A principal preocupação do governador é com o futuro da Estrada de Ferro 118 (EF-118), especialmente no trecho de 80 quilômetros entre Santa Leopoldina e Anchieta (Porto de Ubu), orçado em aproximadamente R$ 2 bilhões. Parte do recurso extra que Brasília negociava com a mineradora seria destinado à obra.
Em evento promovido pela Federação das Indústrias do Espírito Santo (Findes), Casagrande não escondeu sua frustração:
“A notícia é bem ruim, sem dúvida.

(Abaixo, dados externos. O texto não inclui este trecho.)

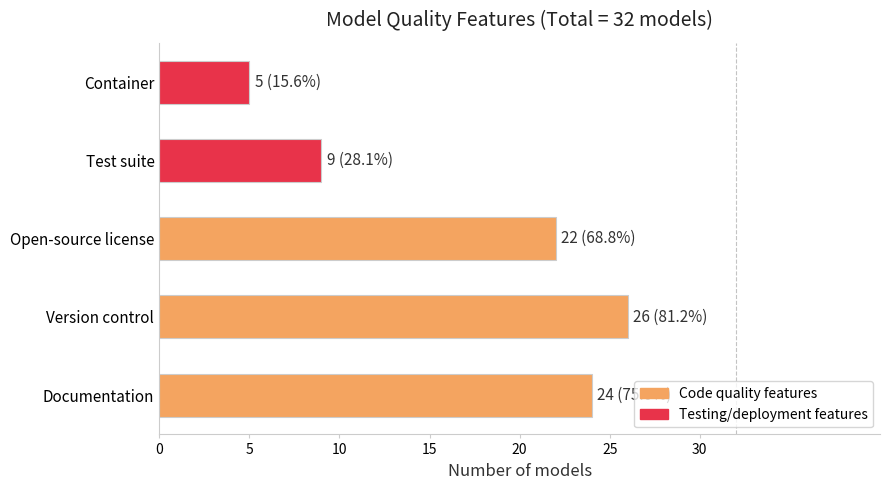

What is the change in value from Documentation to Container?

-19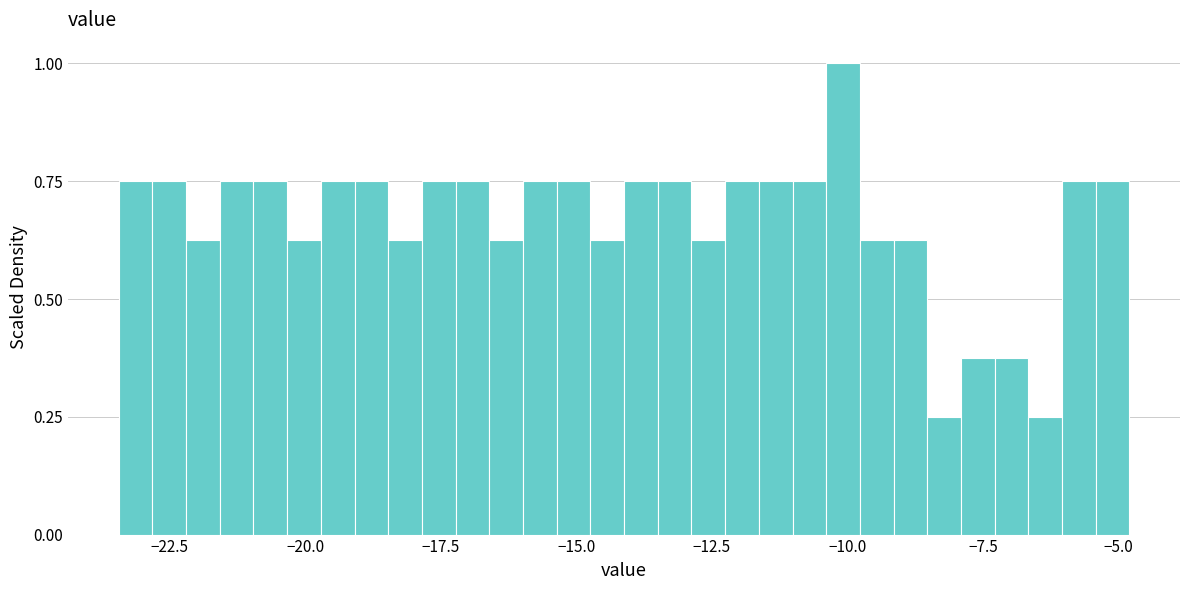

Around what value on the x-axis is the tallest bar? Give the approximate position of its centre, as read against the axis.

-10.0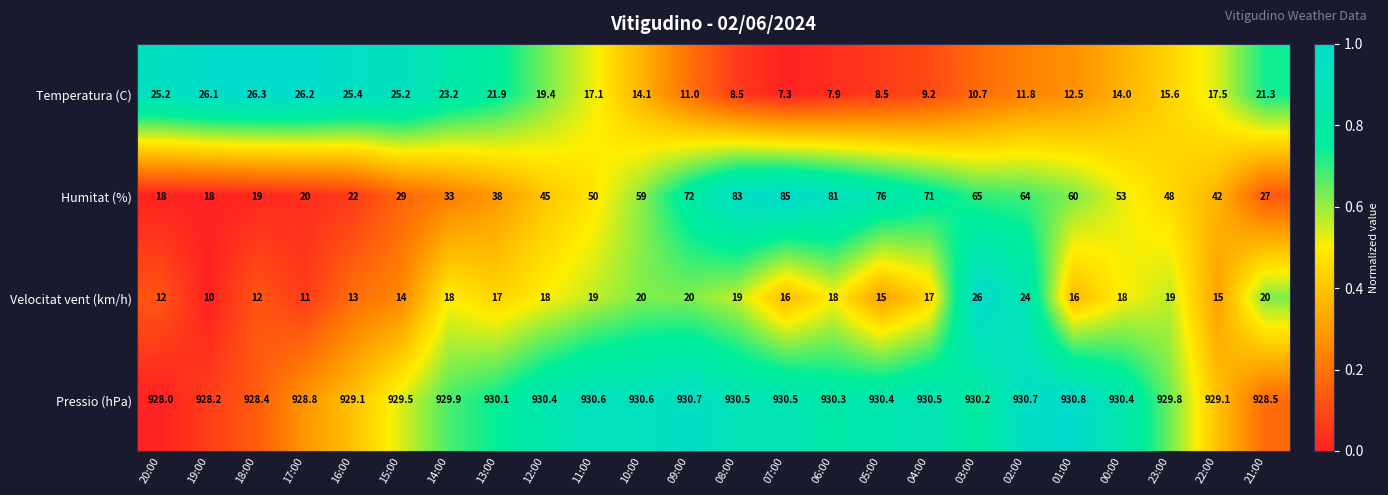

Which series has the largest total across all categories?

Pressio (hPa)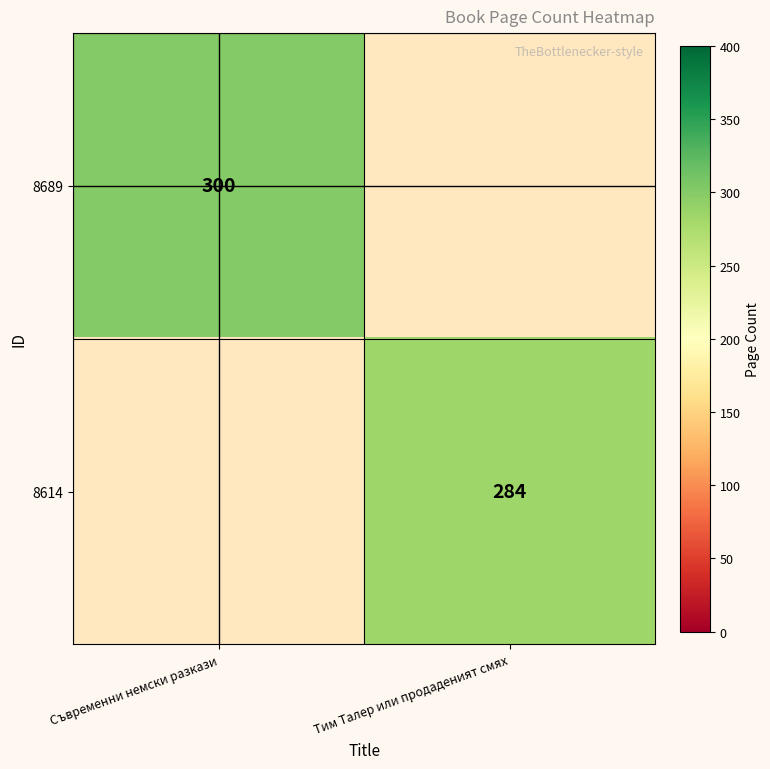

The 8689 series shows 435 at Съвременни немски разкази. True or false?

False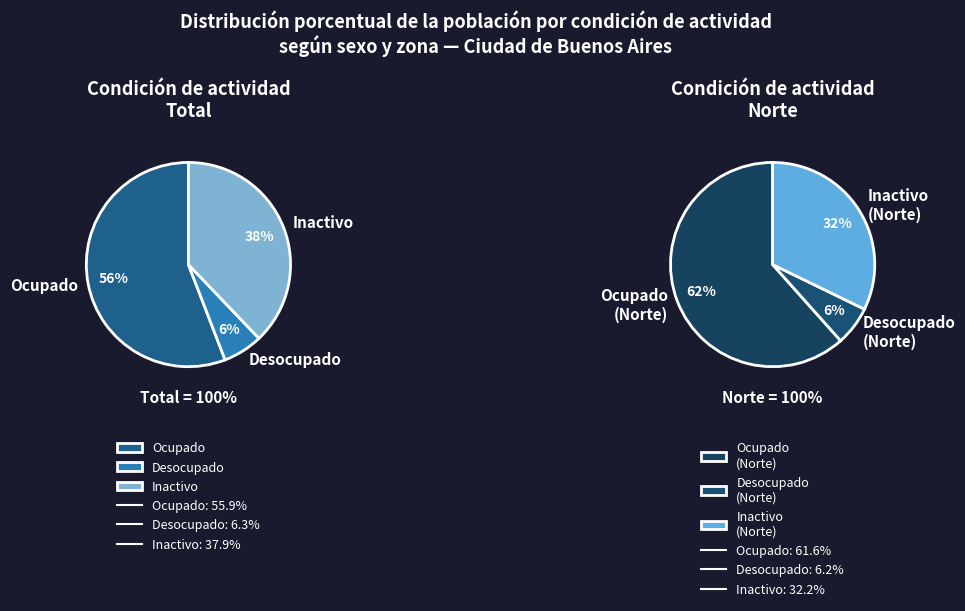

Which series has the widest spread of values?

Ocupado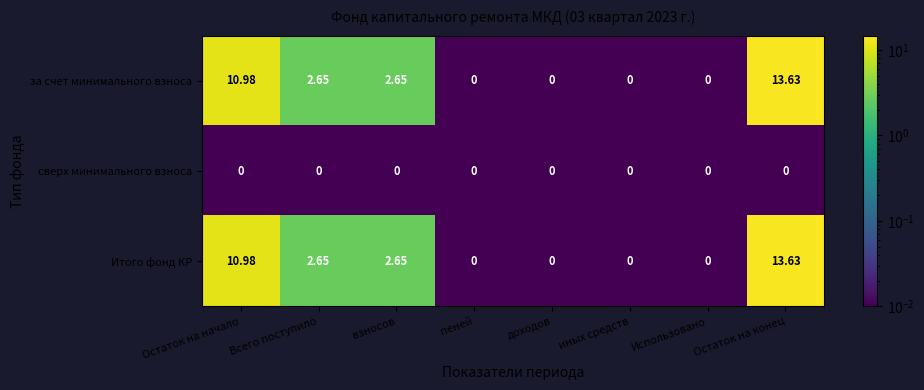

At which label does Итого фонд КР first exceed 2?

Остаток на начало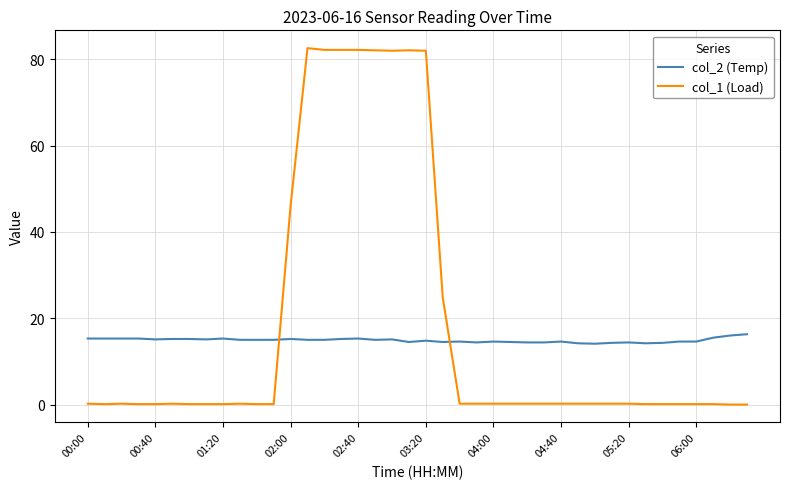

How many lines are shown in the chart?

2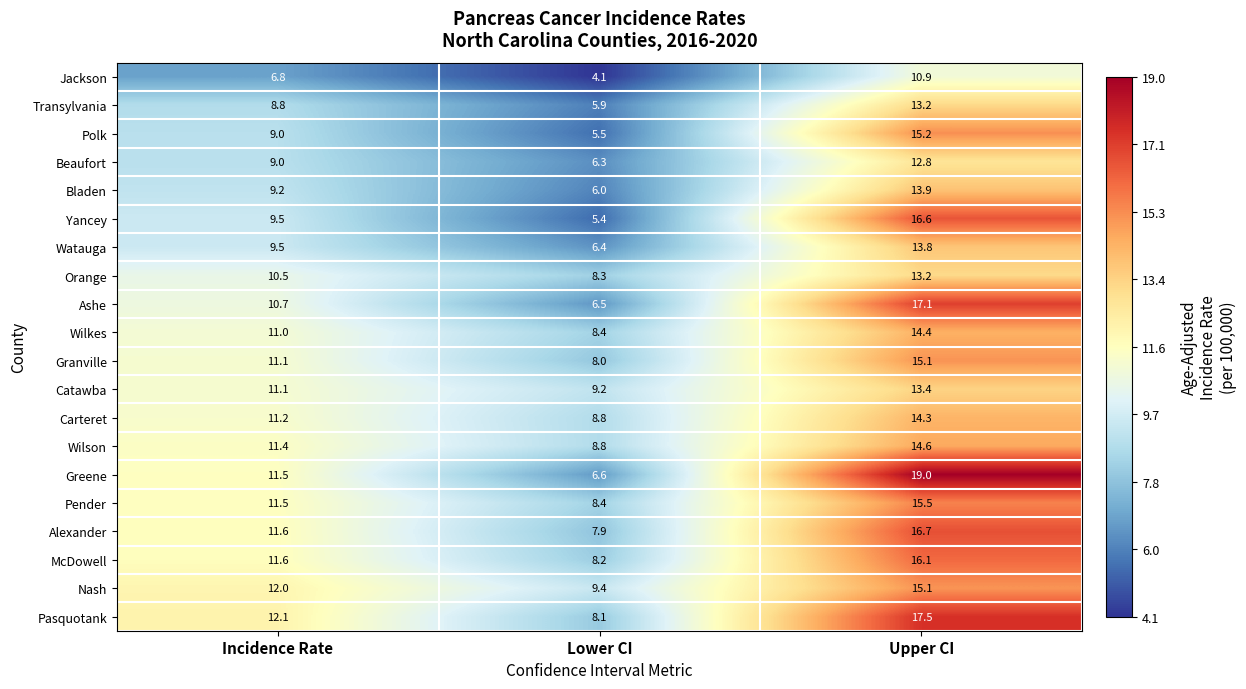

What is the total value across all series at Incidence Rate?

209.1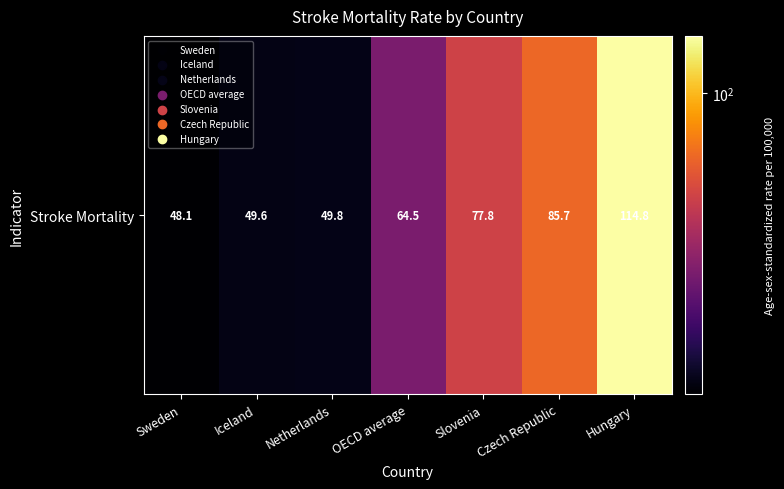

The value at Netherlands is 31.3. True or false?

False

Era algo que já estava dado, afinal, há um compromisso público da Vale, feito dentro do Palácio Anchieta, com a sociedade capixaba. Me preocupa a insensibilidade da Vale em não cumprir o compromisso público assumido com o Espírito Santo de construir a ferrovia até Anchieta”, afirmou.
A estratégia do governo federal era direcionar parte da outorga da Vale para financiar projetos de infraestrutura ferroviária em todo o país. Com o impasse, o aporte para o trecho Santa Leopoldina–Ubu terá de ser buscado em outras fontes. Segundo Casagrande, o Ministério dos Transportes assegurou que o projeto da EF-118 seguirá em andamento, mesmo sem participação direta da Vale.
O projeto, que parecia próximo de sair do papel, agora enfrenta novas incertezas. Para os capixabas, o futuro da ferrovia — considerada essencial para a logística e o desenvolvimento do Estado — permanece em aberto, aguardando os próximos capítulos dessa disputa entre governo federal e a mineradora.